クラシックCD聴き比べ ~ Classic CD Memos ~

クラシック音楽のCDを中心に演奏者への敬意を込めて、つたないメモを書いています。

ベルリオーズ 幻想交響曲 マッケラス(94)

2013.12.25 (Wed)
幻想マッケラス
マッケラス/ロイヤルフィル(94、LPO)はしゃきっとしてる。
一貫した力感が痛快。
単調と言えばそれまでだが、ここまで鳴らし切ってくれれば言うことはない。

録音はCTCスタジオのセッションで鮮明かつ透明な音。
ホールトーンも十分で伸びやか。全ての楽器の鳴りがよくわかる。
突然逸れるが、なぜEMIはこのレヴェルの録音ができないのか。
自社のアビーロードスタジオに拘りすぎて多くの名演を台無しにした罪は重い。

第1楽章は筋肉質で硬質で推進力がある。
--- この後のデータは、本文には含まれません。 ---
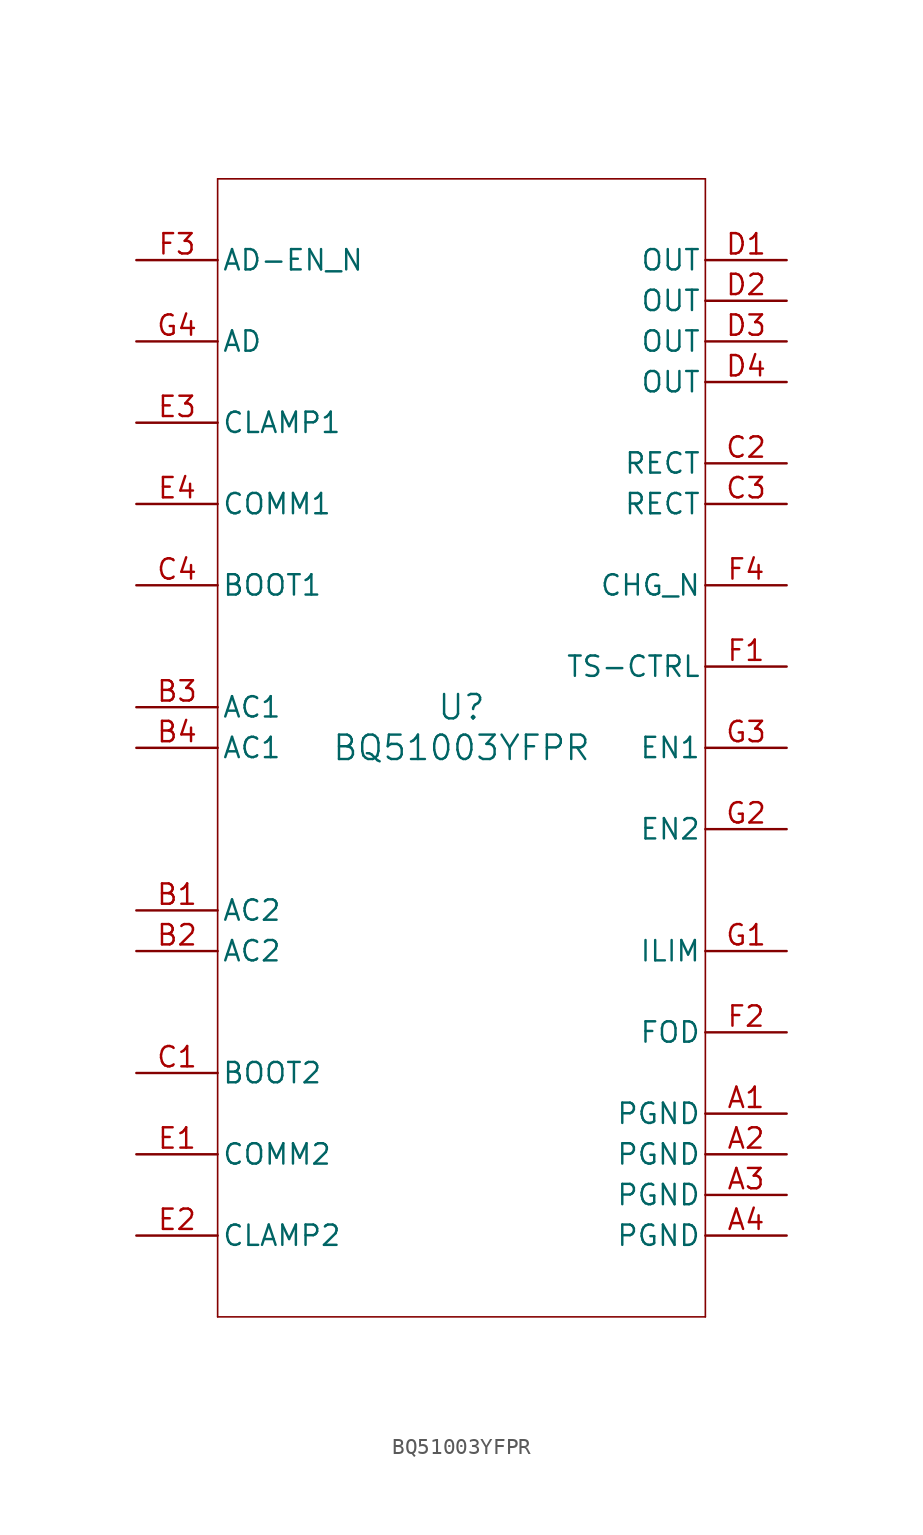
<source format=kicad_sym>
(kicad_symbol_lib
  (version 20211014)
  (generator kicad_symbol_editor)
  (symbol "BQ51003YFPR"
    (pin_names
      (offset 0.254))
    (property "Reference" "U"
      (at 0 2.54 0)
      (effects (font (size 1.524 1.524))))
    (property "Value" "BQ51003YFPR"
      (at 0 0 0)
      (effects (font (size 1.524 1.524))))
    (symbol "BQ51003YFPR_0_1"
      (polyline (pts (xy -15.24 -35.56) (xy 15.24 -35.56)) (stroke (width 0.102) (type default) (color 0 0 0 0)) (fill (type none)))
      (polyline (pts (xy 15.24 -35.56) (xy 15.24 35.56)) (stroke (width 0.102) (type default) (color 0 0 0 0)) (fill (type none)))
      (polyline (pts (xy 15.24 35.56) (xy -15.24 35.56)) (stroke (width 0.102) (type default) (color 0 0 0 0)) (fill (type none)))
      (polyline (pts (xy -15.24 35.56) (xy -15.24 -35.56)) (stroke (width 0.102) (type default) (color 0 0 0 0)) (fill (type none)))
      (pin power_in line (at 20.32 -22.86 180) (length 5.08) (name "PGND" (effects (font (size 1.27 1.27)))) (number "A1" (effects (font (size 1.27 1.27)))))
      (pin power_in line (at 20.32 -25.4 180) (length 5.08) (name "PGND" (effects (font (size 1.27 1.27)))) (number "A2" (effects (font (size 1.27 1.27)))))
      (pin power_in line (at 20.32 -27.94 180) (length 5.08) (name "PGND" (effects (font (size 1.27 1.27)))) (number "A3" (effects (font (size 1.27 1.27)))))
      (pin power_in line (at 20.32 -30.48 180) (length 5.08) (name "PGND" (effects (font (size 1.27 1.27)))) (number "A4" (effects (font (size 1.27 1.27)))))
      (pin power_in line (at -20.32 -10.16 0) (length 5.08) (name "AC2" (effects (font (size 1.27 1.27)))) (number "B1" (effects (font (size 1.27 1.27)))))
      (pin power_in line (at -20.32 -12.7 0) (length 5.08) (name "AC2" (effects (font (size 1.27 1.27)))) (number "B2" (effects (font (size 1.27 1.27)))))
      (pin power_in line (at -20.32 2.54 0) (length 5.08) (name "AC1" (effects (font (size 1.27 1.27)))) (number "B3" (effects (font (size 1.27 1.27)))))
      (pin power_in line (at -20.32 0 0) (length 5.08) (name "AC1" (effects (font (size 1.27 1.27)))) (number "B4" (effects (font (size 1.27 1.27)))))
      (pin power_in line (at -20.32 -20.32 0) (length 5.08) (name "BOOT2" (effects (font (size 1.27 1.27)))) (number "C1" (effects (font (size 1.27 1.27)))))
      (pin output line (at 20.32 17.78 180) (length 5.08) (name "RECT" (effects (font (size 1.27 1.27)))) (number "C2" (effects (font (size 1.27 1.27)))))
      (pin output line (at 20.32 15.24 180) (length 5.08) (name "RECT" (effects (font (size 1.27 1.27)))) (number "C3" (effects (font (size 1.27 1.27)))))
      (pin power_in line (at -20.32 10.16 0) (length 5.08) (name "BOOT1" (effects (font (size 1.27 1.27)))) (number "C4" (effects (font (size 1.27 1.27)))))
      (pin power_in line (at 20.32 30.48 180) (length 5.08) (name "OUT" (effects (font (size 1.27 1.27)))) (number "D1" (effects (font (size 1.27 1.27)))))
      (pin power_in line (at 20.32 27.94 180) (length 5.08) (name "OUT" (effects (font (size 1.27 1.27)))) (number "D2" (effects (font (size 1.27 1.27)))))
      (pin power_in line (at 20.32 25.4 180) (length 5.08) (name "OUT" (effects (font (size 1.27 1.27)))) (number "D3" (effects (font (size 1.27 1.27)))))
      (pin power_in line (at 20.32 22.86 180) (length 5.08) (name "OUT" (effects (font (size 1.27 1.27)))) (number "D4" (effects (font (size 1.27 1.27)))))
      (pin open_collector line (at -20.32 -25.4 0) (length 5.08) (name "COMM2" (effects (font (size 1.27 1.27)))) (number "E1" (effects (font (size 1.27 1.27)))))
      (pin open_collector line (at -20.32 -30.48 0) (length 5.08) (name "CLAMP2" (effects (font (size 1.27 1.27)))) (number "E2" (effects (font (size 1.27 1.27)))))
      (pin open_collector line (at -20.32 20.32 0) (length 5.08) (name "CLAMP1" (effects (font (size 1.27 1.27)))) (number "E3" (effects (font (size 1.27 1.27)))))
      (pin open_collector line (at -20.32 15.24 0) (length 5.08) (name "COMM1" (effects (font (size 1.27 1.27)))) (number "E4" (effects (font (size 1.27 1.27)))))
      (pin input line (at 20.32 5.08 180) (length 5.08) (name "TS-CTRL" (effects (font (size 1.27 1.27)))) (number "F1" (effects (font (size 1.27 1.27)))))
      (pin input line (at 20.32 -17.78 180) (length 5.08) (name "FOD" (effects (font (size 1.27 1.27)))) (number "F2" (effects (font (size 1.27 1.27)))))
      (pin input line (at -20.32 30.48 0) (length 5.08) (name "AD-EN_N" (effects (font (size 1.27 1.27)))) (number "F3" (effects (font (size 1.27 1.27)))))
      (pin open_collector line (at 20.32 10.16 180) (length 5.08) (name "CHG_N" (effects (font (size 1.27 1.27)))) (number "F4" (effects (font (size 1.27 1.27)))))
      (pin input line (at 20.32 -12.7 180) (length 5.08) (name "ILIM" (effects (font (size 1.27 1.27)))) (number "G1" (effects (font (size 1.27 1.27)))))
      (pin input line (at 20.32 -5.08 180) (length 5.08) (name "EN2" (effects (font (size 1.27 1.27)))) (number "G2" (effects (font (size 1.27 1.27)))))
      (pin input line (at 20.32 0 180) (length 5.08) (name "EN1" (effects (font (size 1.27 1.27)))) (number "G3" (effects (font (size 1.27 1.27)))))
      (pin input line (at -20.32 25.4 0) (length 5.08) (name "AD" (effects (font (size 1.27 1.27)))) (number "G4" (effects (font (size 1.27 1.27))))))))
</source>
対向配置の弦の掛け合いなども効果的。
小細工はなしでともかく突き進む男性的な演奏。

第2楽章のワルツも背筋の伸びた爽やかな力感がある。
ここでも弦の掛け合いが素晴らしく録れている。
ハープはそれほど浮き上がらない。初々しい朝の音楽。
コルネットのオブリガードが入るが
終結のホルン(J・ブライアント)が豪快に出張ってくるのが笑える。

第3楽章も明快だ。少し明快すぎるかも。弦の力感はかなりのもの。
速めのテンポで竹を割る様な剛直感がある。

第4楽章はロイヤルフィルの自慢の金管軍団が活躍。
トランペットは当然だがホルンのミュート、チューバの上昇音階などなど
聴きどころが満載。

終楽章のチューブラベルは大きめに入り印象的。音階を重視すると鐘よりベルになる。
その後もそれぞれの音が粒立ちめくるめく世界。
録音が悪ければつまらない演奏という評価だったかもしれないが
音響の饗宴を素直に楽しみたい。